Incidentally, I have found that by and large people who despise children intensely are generally consumed with a high level of self-hatred. In the child they see all the things that make them uncomfortable: innocence and fragility. Both Rand and Sade shared this. In other words, all the things they would rather not have in themselves. No children are ever mentioned in any of Rand’s books, and despite much vigorous (and unplanned) sex between lovers, no one ever gets pregnant. (Sade also found children repulsive and pregnancy abhorrent; he once described how a woman’s breast was not good for anything but wiping one’s backside. Rand doesn’t come quite that close.)

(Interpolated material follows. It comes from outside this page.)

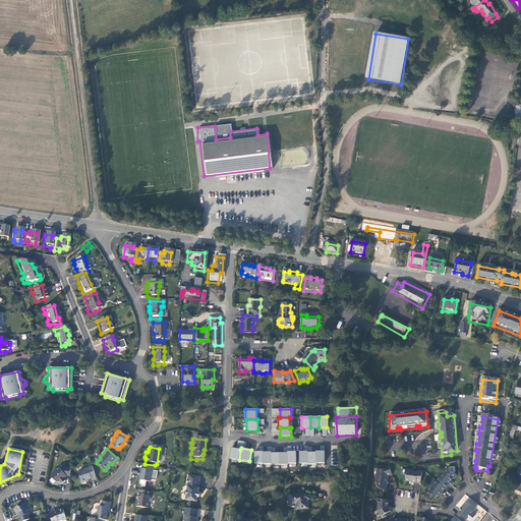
[(239,460),(240,450),(232,449),(230,459),(239,461),(239,460)]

One common explanation of Objectivism’s incompleteness is that Rand never had the chance to develop it completely during her lifetime. I disagree. I feel that Objectivism came into quite full flower while she lived, and that its state of disarray was simply a product of its nature. In plainer language, there was nowhere for it to go. It comes as no surprise to me to see subjects like “Are Psychopaths [Sociopaths] Non-Objective Pragmatists?” in Objectivist journals. Said essay conveniently ignores the fact that sociopaths are by and large irrational, impulsive people who will use any pretext, including the semblances of logic and reason, to exploit others. Like Ayn Rand did.
Why, then, does Objectivism continue to command an audience? Probably because, like Dianetics or fundamentalist Christianity, it offers seductively easy answers to thorny social questions: poverty, morality, ethics, social organization. It reassures us that we can have our cake and eat it too, even if it gives us diabetes.